Bon... Mais un peu facile
Au milieu des années 2000, She Wants Revenge faisaient leur apparition dans le paysage de la mouvance post new-wave avec un disque éponyme distillant un rock brut au groove sombre, s'imposant comme l'un des piliers de ce nouveau mouvement. En 2007 (soit très peu de temps après), le duo californien nous remettait une grosse claque avec « This is forever », plus travaillé et mélodique. Ils avaient au passage créé leur propre label, « Perfect Kiss » (en hommage à New Order sans doute...). Puis ce fut la séparation avec Geffen, leur maison de disques, suivie de quatre ans d'un calme relatif, troublé par des concerts, la sortie d'un maxi CD inquiétant et une collaboration avec l'infâme Timbaland, qui pouvait faire craindre le pire pour le futur du groupe. Nous voici en tout cas en 2011 et leur « Valleyheart » débarque assez discrètement, bardé d'une pochette marquée par l'absence de l'habituel modèle féminin. L'attente en valait-elle la peine ?

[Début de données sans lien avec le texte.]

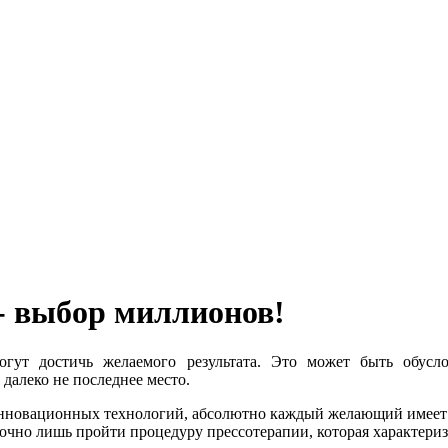
- выбор миллионов!
гут достичь желаемого результата. Это может быть обусло
далеко не последнее место.
инновационных технологий, абсолютно каждый желающий имеет в
очно лишь пройти процедуру прессотерапии, которая характериз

Au premier abord, on pourrait croire que rien n'a vraiment changé ; c'est en tout cas ce que laisse supposer le morceau d'intro, « Take the world », qui possède toutes les caractéristiques de la signature classique de She Wants Revenge, à savoir une ambiance dark associée à un côté électro 80's légèrement dansant. Pour qui les suit depuis le début, il sera donc quasi-impossible de ne pas aimer ce titre. Les choses vont cependant légèrement se compliquer avec le suivant, « Kiss me » ; à partir de là se confirme le gros virage pop sympa, mais sans plus (à quelques exceptions près, comme nous le verrons), manquant parfois de subtilité textuelle et musicale. Ainsi, si le premier couplet de « Kiss me » a de quoi faire rêver, les refrains, plutôt mauvais, font rapidement déchanter ; la « désapothéose » est atteinte durant la dernière minute, avec les « bam bam bam » martelés par Warfield en guise de paroles et des parties de batterie carrément bourrines, faciles, qui auraient bien mérité quelques variations.
Bon, rassurez-vous : cette chanson gâchée est la seule fausse note de cet opus. Une bonne partie des autres lorgnant du côté de la pop (« Up in flames », « Not just a girl », « Holiday song ») n'ont rien d'extraordinaire mais s'écoutent sans accrocs. Dans ce nouveau registre exploré par le groupe se distinguent, par contre, « Must be the one » (le premier single, qui, espérons-le, leur apportera grâce à son potentiel « tubesque » une reconnaissance plus large que celle qu'ils possèdent actuellement) et « Little star ». Voilà deux morceaux que U2 n'auraient certainement pas renié... Et à dire vrai, « Valleyheart », si l'on devait se livrer au jeu des comparaisons, est un peu un mélange de la pop des irlandais et de l'esprit rock de Depeche Mode, que l'on devine surtout dans le son des guitares.
Quid des autres titres ? Il s'agit tout simplement de She Wants Revenge faisant du She Wants Revenge. Sans vouloir tomber dans le cliché du type qui n'accepte pas le changement, il serait hypocrite d'affirmer que ce ne sont pas ceux qui font le plus vibrer, voire qui sauvent ce disque d'une appréciation moyenne. Ce qui parait au final assez logique, puisque c'est ce qu'ils font de mieux. Je ne reviendrai pas sur « Take the world » que j'ai déjà évoqué. Mais à l'autre bout du tracklisting, on trouvera par exemple « Maybe she's right », avec son chant biaisé, sa basse éthérée et ses claviers dramatiques ; en sixième position, « Reasons », bombe rock aux accents funky, émaillée de passage parlés du plus bel effet ; et entre les deux, LA perle dark de ce disque, « Suck it up », tellement réussie qu'elle sort du lot dès la première écoute, se hissant au sommet du podium : groove malsain dans la voix, rythme dément, synthés malades, sensualité moite... Un trésor au cœur de la vallée de San Fernando (car c'est sans doute de celle-ci dont il s'agit).
En résumé, notre duo californien nous propose avec « Valleyheart » un disque un peu inégal, déconcertant au premier abord du fait de la mutation de leur style, mais qui s'apprivoise facilement au fil du temps et finit par devenir vraiment plaisant. Ceci étant dit, certains seront certainement déçus, refroidis par un tel résultat qu'ils considéreront un tantinet léger après quatre ans d'attente. Ils n'auront pas tout à fait tort : cet album, bien que sympathique, reste un brin trop anecdotique, une fois replacé dans son contexte, pour permettre au groupe de rivaliser avec les excellentes productions post new-wave parues entre-temps ; les White Lies, par exemple, leur ont déjà soufflé leur place dans le trio de tête de la mouvance. Disons qu'il aurait été préférable de frapper un peu plus fort que ça.